Sure, lets view at such example:
using namespace llvm;
enum class ColorTy {
White,
Black,
Blue,
};
struct Baby {
std::string Name;
ColorTy Color;
};
LLVM_YAML_IS_SEQUENCE_VECTOR(Baby)
struct Animal {
std::string Name;
std::optional<int> Age;
std::vector<Baby> Babies;
};
LLVM_YAML_IS_SEQUENCE_VECTOR(Animal)
namespace llvm {
namespace yaml {
template <> struct ScalarEnumerationTraits<ColorTy> {
static void enumeration(IO &io, ColorTy &value) {
io.enumCase(value, "white", ColorTy::White);
io.enumCase(value, "black", ColorTy::Black);
io.enumCase(value, "blue", ColorTy::Blue);
}
};
template <> struct MappingTraits<Baby> {
static void mapping(IO &io, Baby &info) {
io.mapRequired("name", info.Name);
io.mapRequired("color", info.Color);
}
};
template <> struct MappingTraits<Animal> {
static void mapping(IO &io, Animal &info) {
io.mapRequired("name", info.Name);
io.mapOptional("age", info.Age);
io.mapOptional("babies", info.Babies);
}
};
} // namespace yaml
} // namespace llvm
int main() {
std::vector<Animal> Animals;
yaml::GenerateSchema Gen(OS);
Gen << Animals;
}
This code example first defines the types for storing yaml, and then defines the necessary traits for further work with yaml.
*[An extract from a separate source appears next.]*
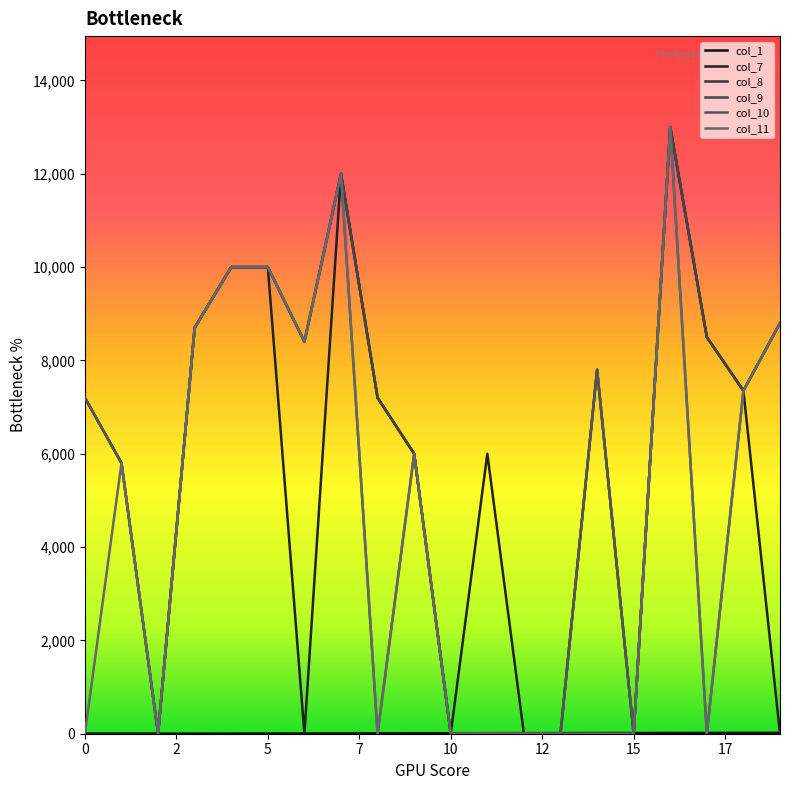

True or false: col_10 and col_8 intersect in this chart.

False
At the same time, if we create yaml::Input, we will be able to read from raw_ostream yaml. And if we create yaml::Output, then we will be able to dump the object, which we could later change, into raw_ostream. I propose to make another heir of yaml::IO, thanks to which it will be possible to obtain the general structure of a specific yaml.
parser code gets translated into a schema
You don’t have to write any additional code to get the schema. Most of the information about keys, types and default values ​​(unfortunately not all, because the original implementation does not support the callback mechanism with type names) can be obtained from callbacks to the child type of yaml::IO. From the proposed example, we get this schema in json format (initially it was also in yaml format, but it seems that in my IDE the schemas should be in json format).
{
"$schema": "http://json-schema.org/draft-04/schema",
"title": "YAML Schema",
"items": {
"properties": {
"age": {
"type": "string"
},
"babies": {
"items": {
"properties": {
"color": {
"enum": [
"white",
"black",
"blue"
],
"type": "string"
},
"name": {
"type": "string"
}
},
"required": [
"name",
"color"
],
"type": "object"
},
"type": "array"
},
"name": {
"type": "string"
}
},
"required": [
"name"
],
"type": "object"
},
"type": "array"
}
I added manually options "$schema"
and "title"
for better integration with IDE. Further conveniences will be demonstrated using IDE VSCode
and redhat.vscode-yaml
extension for supporting yaml schema display.
I think you can also give the schema and a file to a verifier tool?
Sure, it is needed to add obtained schema to files match by pattern.
{
"yaml.schemas": {
"/home/timur/timur/os-llvm/schema-test/schema.yaml": "*.my.yaml"
}
}
After that, we can start working with mytest.yaml
file and see such recomendation from our IDE:
is it possible to discover every “schema” currently in use in llvm and see whether this generator works with them?
I think so. I can try dumping the input file scheme in clang-tidy or clang-format.
This could generate you a lot of corner cases that you can cover in unit tests using smaller examples.
Yes, I think that as a unittest it is possible to dump a schema from some llvm-tool and compare it with the expected.
Thank you for your reply, I apologize again for such a long delay, I am ready to answer your questions.